Constant::getSplatValue() ?

2497–2501 ↗(On Diff #140650)

None of this is necessary AFAIK. A splat shuffle will be canonicalized so that the 2nd operand is undef and the mask constant is adjusted to choose from the 1st operand.

2509–2512 ↗(On Diff #140650)

Probably better to handle this part independently in InstSimplify (if it really matters?).

193–201 ↗(On Diff #140650)

This test isn't changing with this patch. Move it to instsimplify if there's no existing coverage?
It would be easier to see the transforms if you check in all of the tests first based on trunk. Then, just run the update script again with this patch in place locally to rebase.

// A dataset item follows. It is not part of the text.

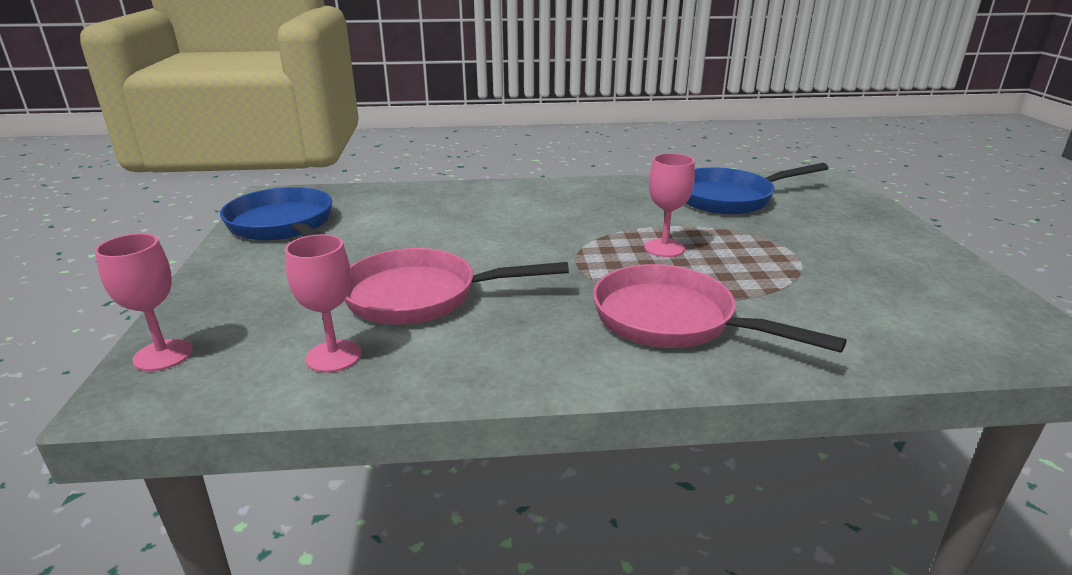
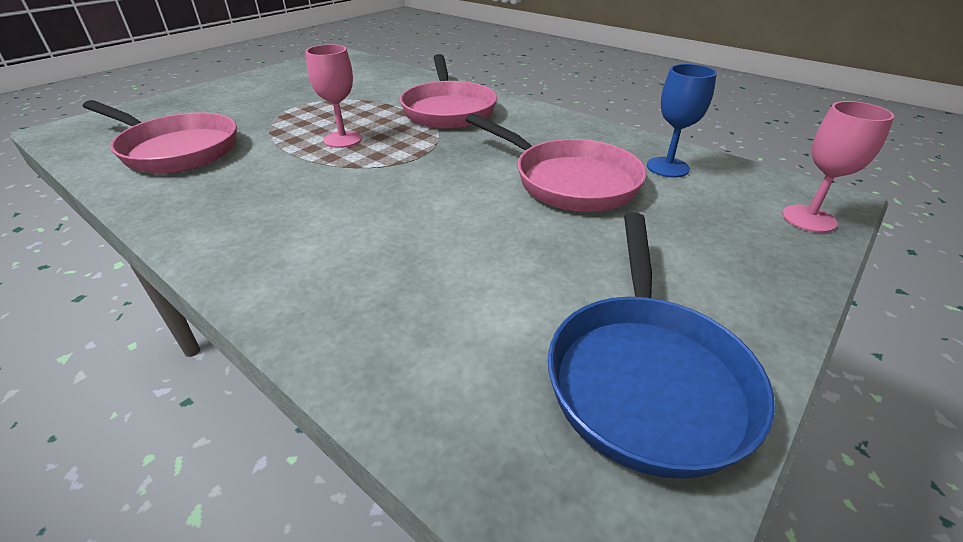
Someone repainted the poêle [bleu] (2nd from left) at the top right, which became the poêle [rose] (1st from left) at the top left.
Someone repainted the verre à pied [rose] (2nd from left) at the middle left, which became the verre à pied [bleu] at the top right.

dneilson added inline comments.Apr 3 2018, 6:53 AM
2478–2483 ↗(On Diff #140650)

Completely missed that interface. Thank you! I was not happy with the gymnastics I had to do here; I'm glad there's a better way.

2497–2501 ↗(On Diff #140650)

Right you are. I had in my head, for some reason, that it wasn't getting simplified.

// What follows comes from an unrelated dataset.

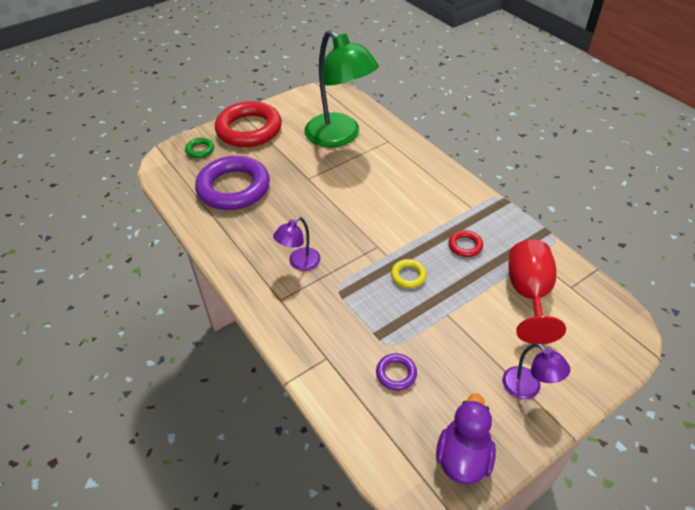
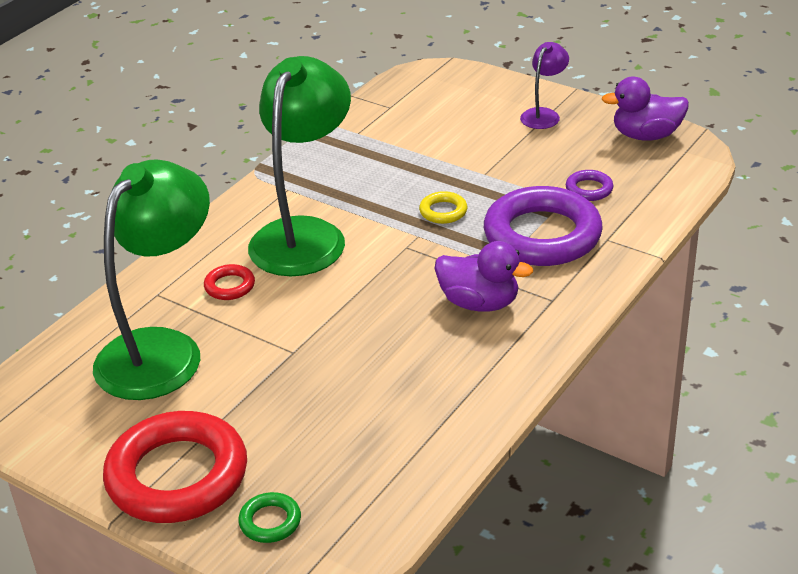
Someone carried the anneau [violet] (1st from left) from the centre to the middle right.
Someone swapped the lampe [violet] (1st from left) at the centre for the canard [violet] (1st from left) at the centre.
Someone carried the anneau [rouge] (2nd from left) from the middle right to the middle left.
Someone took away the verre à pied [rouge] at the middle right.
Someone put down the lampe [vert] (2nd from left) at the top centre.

2509–2512 ↗(On Diff #140650)

Seemed like a nice bonus; we've already done all of the heavy lifting doing the match and such here. Replicating that into inst-simplify doesn't seem worth the bother.

dneilson updated this revision to Diff 140789.Apr 3 2018, 7:50 AM
  • Simplify implementation
  • Prune tests (remove redundant & unneccessary); all added tests have now been triple checked that they do not simplify/fold even a single instruction without this patch.
spatel accepted this revision.Apr 3 2018, 9:19 AM

LGTM - see inline comments for more small improvements.

2475–2476 ↗(On Diff #140789)

No need to explicitly set these to nullptr; if the match fails, we don't use those variables.

2482 ↗(On Diff #140789)

Slightly less generic if you name this 'EltTy' or similar to indicate that it's the element's type.

2492–2493 ↗(On Diff #140789)

Less code if we let instcombine handle the replacement:

return new ICmpInst(Pred, Extract, NewC);
12–13 ↗(On Diff #140789)

We should have a test that shows this most basic transform (the extractelt is in the output). I'd also include a test with a shuffle that changes the number of elements, and a test with weird all-in-one:

define i1 @extending_shuffle_with_weird_types(<2 x i9> %v) {
  %splat = shufflevector <2 x i9> %v, <2 x i9> undef, <3 x i32> zeroinitializer
  %cast = bitcast <3 x i9> %splat to i27
  %cmp = icmp slt i27 %cast, 262657 ; 0x040201
  ret i1 %cmp
This revision is now accepted and ready to land.Apr 3 2018, 9:19 AM
dneilson updated this revision to Diff 140817.Apr 3 2018, 10:14 AM
  • Final updates suggested. Just updating the differential review to match what will be landed.
This revision was automatically updated to reflect the committed changes.